Peter's Vision: About People, Not Food
Why Acts 10 doesn't abolish clean and unclean food distinctions
The Question
In Acts 10, Peter receives a vision with a sheet full of animals and a voice saying "kill and eat." Many interpret this as God abolishing the clean/unclean food distinctions. But Peter himself tells us what the vision meant, and it wasn't about food at all.
The Vision in Context
What Peter Saw (Acts 10:9-16)
"And saw heaven opened, and a certain vessel descending unto him, as it had been a great sheet knit at the four corners, and let down to the earth: Wherein were all manner of fourfooted beasts of the earth, and wild beasts, and creeping things, and fowls of the air. And there came a voice to him, Rise, Peter; kill, and eat. But Peter said, Not so, Lord; for I have never eaten any thing that is common or unclean. And the voice spake unto him again the second time, What God hath cleansed, that call not thou common."Acts 10:11-15
What Peter Understood (Acts 10:28, 34-35)
"God hath shewed me that I should not call any man common or unclean... Of a truth I perceive that God is no respecter of persons: But in every nation he that feareth him, and worketh righteousness, is accepted with him."Acts 10:28, 34-35
Peter's Own Interpretation
Peter did not say "God showed me that all foods are now clean." He said "God hath shewed me that I should not call any man common or unclean." The sheet full of animals represented Gentile nations. God was preparing Peter to enter a Gentile home, which Jewish custom forbade, and to welcome Cornelius into the faith.
Clean and Unclean: A Creation Distinction
The distinction between clean and unclean animals did not begin at Sinai. Noah knew it over 1,600 years before Moses.
God gave Noah these instructions without explanation, indicating Noah already understood the distinction. This predates the Levitical system by over a millennium. Like the Sabbath, the clean/unclean distinction is a creation ordinance, not a ceremonial shadow.

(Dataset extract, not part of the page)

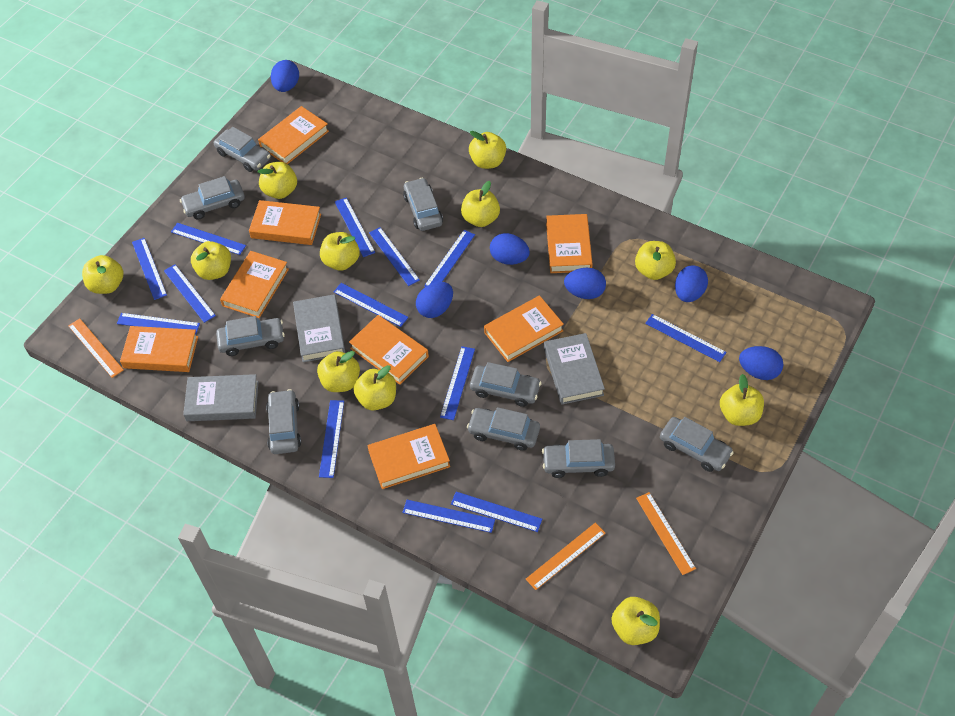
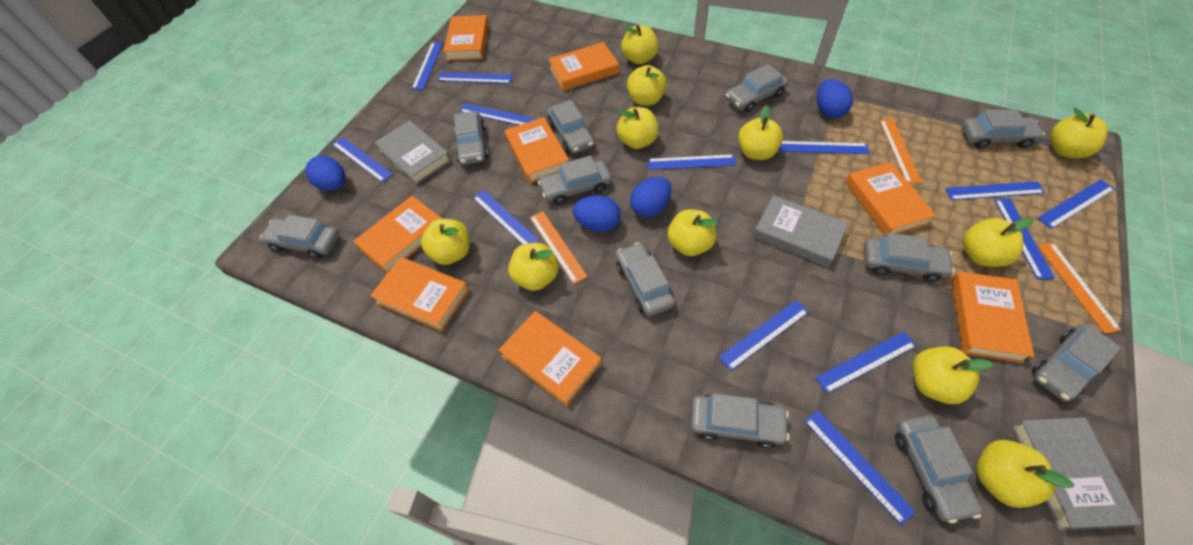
blue egg: [271,60,299,92] [416,282,453,318] [490,233,530,265] [564,268,606,299] [675,265,708,302] [739,346,783,380] = 6 -> [305,156,345,191] [573,195,621,232] [630,177,671,218] [817,79,853,118] = 4
grey car: [180,176,245,220] [214,127,271,172] [216,316,285,356] [266,389,301,454] [403,178,443,231] [467,407,540,451] [470,362,542,407] [542,439,615,478] [660,417,734,472] = 9 -> [260,215,339,259] [454,111,488,165] [538,156,612,205] [547,100,594,154] [616,242,675,316] [691,393,789,449] [726,64,788,112] [864,233,955,282] [895,415,982,523] [962,110,1045,149] [1032,324,1121,402] = 11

| Creation Ordinances | Ceremonial Laws |
|---|---|
| Existed before Sinai | Given at Sinai |
| Examples: Sabbath, clean/unclean animals, marriage | Examples: Sacrifices, feast days, temple rituals |
| Reflect God's eternal design | Pointed to Christ's sacrifice |
| Still binding after the cross | Fulfilled at the cross |
Isaiah's End-Time Warning
If clean/unclean food distinctions were abolished at the cross, why does Isaiah prophesy judgment on those eating unclean food at the end of time?
Five verses later, the same chapter describes Sabbath worship in the new earth:
Diet and Sabbath appear together because both reflect God's original creation design. Neither was abolished at the cross. Both remain tests in the end times.
Common Objections
Objection: "But the voice said 'What God hath cleansed, call not thou common'"
Response
Yes, and Peter tells us what was cleansed: people, not pigs. The vision used animals as symbols for Gentile nations. God was cleansing the separation between Jew and Gentile for fellowship and gospel purposes, not declaring all animals fit for food. Peter never ate the animals in the vision. He never afterward claimed the vision changed dietary practice.
Objection: "Mark 7:19 says Jesus declared all foods clean"
Response
The phrase "purging all meats" (KJV) or "thus he declared all foods clean" (NIV) refers to the digestive process, not to abolishing food categories. Jesus was addressing hand-washing traditions, not clean/unclean distinctions. The context is ritual defilement from unwashed hands, not which animals may be eaten. If Jesus abolished food laws in Mark 7, why was Peter still keeping them years later in Acts 10?
Objection: "Romans 14 says nothing is unclean of itself"
Response
Romans 14:14 uses the Greek word "koinos" (common), not "akathartos" (unclean). Paul is addressing whether food sacrificed to idols is defiled by association, not whether pigs are now kosher. The distinction between ritually common (koinos) and inherently unclean (akathartos) is significant. Peter used both words in Acts 10:14: "I have never eaten any thing that is common (koinos) or unclean (akathartos)."
The Timeline Test
Ask: When did clean/unclean begin? Does it continue into eternity?
What About the Sabbath?
The original question was: "If God changed the food laws through a vision, why didn't He give a similar vision about the Sabbath?"
The answer is now clear: God did not change the food laws through Acts 10. Peter's vision was about people, not food. The clean/unclean distinction, like the Sabbath, is a creation ordinance that predates Sinai and continues into eternity.
No vision was needed to change either one because neither was changed.
The Bottom Line
Peter's vision in Acts 10 was about welcoming Gentiles into the faith, not about abolishing dietary distinctions. Peter himself said the vision taught him not to call any man common or unclean.
The clean/unclean animal distinction predates Sinai (Genesis 7:2), continues through the cross, and remains relevant at the end of time (Isaiah 66:17). Like the Sabbath, it reflects God's original creation design.